When recently I got contacted about the opportunity to contribute to this blog, I thought as a first post to report on the panels on the history of computing of the 6th Three Societies Meeting . This joint meeting of the British Society for the History of Science, the History of Science Society and the Canadian Society for the History and Philosophy of Science took place at Keble College, Oxford, the week-end just gone, and gathered together no less than about 400 researchers in the history of science.
Besides for its fascinating emphasis on the theme of Connecting Disciplines, the programme looked promising from a standpoint focused on the history of computing too. There were no less than three panels on computing, a first for me as far as history of science conferences are concerned. These were 'Computing Without Borders', 'Computing in Industry and Academe' and 'Computing and its Applications'. There was also a wealth of other interesting papers on computing, e.g. Lean, but also on other themes wherefrom learning some methodological tricks on how to explore computing history in its relations with uses and users, emergence out of electrical engineering research and its later dissemination.

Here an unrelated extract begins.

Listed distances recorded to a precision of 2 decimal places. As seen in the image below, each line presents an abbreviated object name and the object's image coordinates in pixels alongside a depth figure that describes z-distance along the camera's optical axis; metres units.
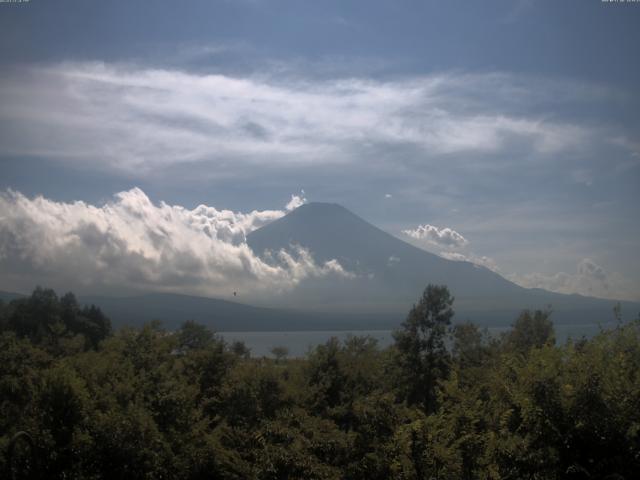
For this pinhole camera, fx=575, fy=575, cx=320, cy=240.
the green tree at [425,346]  30.81
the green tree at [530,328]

Being a historian of computing in the European periphery, there were also some most interesting papers methodologically, i.e. by Navarro on Zwicki's neutron star research in the 1930s (Panel 3I), and Murphy and especially Terrall (Panel 5E) on the theme of circulation in early modern science. These papers highlighted that the emergence of interdisciplinary research programme, such as those of early computing research, are to be analysed as local wherever they happen. If ideas and concepts indeed travel distances, implementation always occurs locally. I was quite fascinated to listen to mounting evidence on the methodological relevance of the broader history of science recent literature at helping historians of computing analyse the spread and acceleration of the process of the computerisation of modern societies over the last 50 years.

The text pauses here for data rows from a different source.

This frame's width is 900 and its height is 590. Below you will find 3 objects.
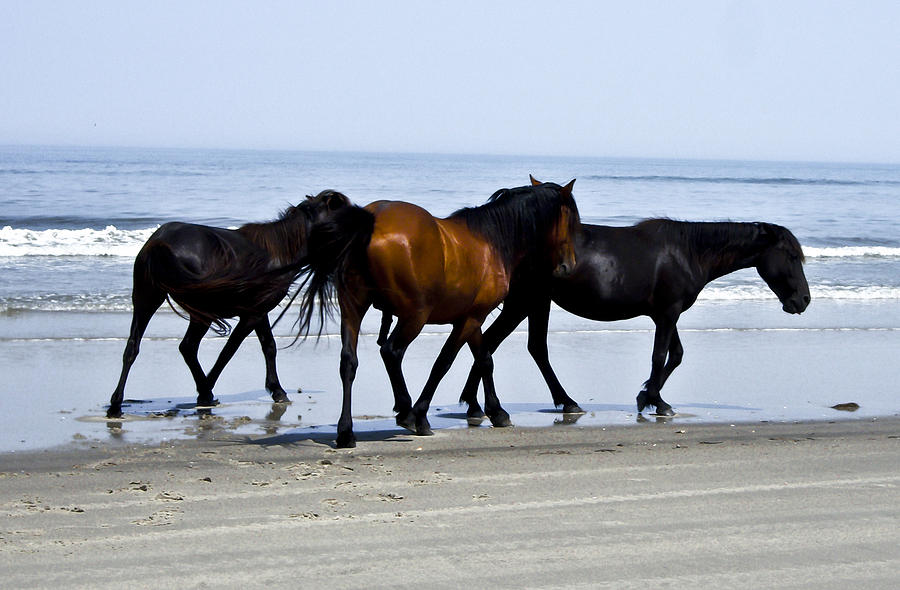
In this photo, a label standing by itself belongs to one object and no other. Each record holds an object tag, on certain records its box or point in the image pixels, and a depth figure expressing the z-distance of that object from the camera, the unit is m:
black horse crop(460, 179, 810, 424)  17.05
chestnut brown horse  13.23
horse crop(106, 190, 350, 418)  15.11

These panels and papers got me to think that the field of the history of computing is quite under mutation at the moment, with books and papers on uses, users, and practices multiplying all around, for instance Akera' s recent Calculating a Natural World ... No doubt Edwards's "Virtual machines" comments on the importance of uses and users have been heard and are starting to fructify. More interestingly for me, who came to the history of computing through the history of science, this is an evolution that tells too that the history of computing is starting to get out there and take on, critically, some relevant methodological tools devised initially for the history of science more broadly construed.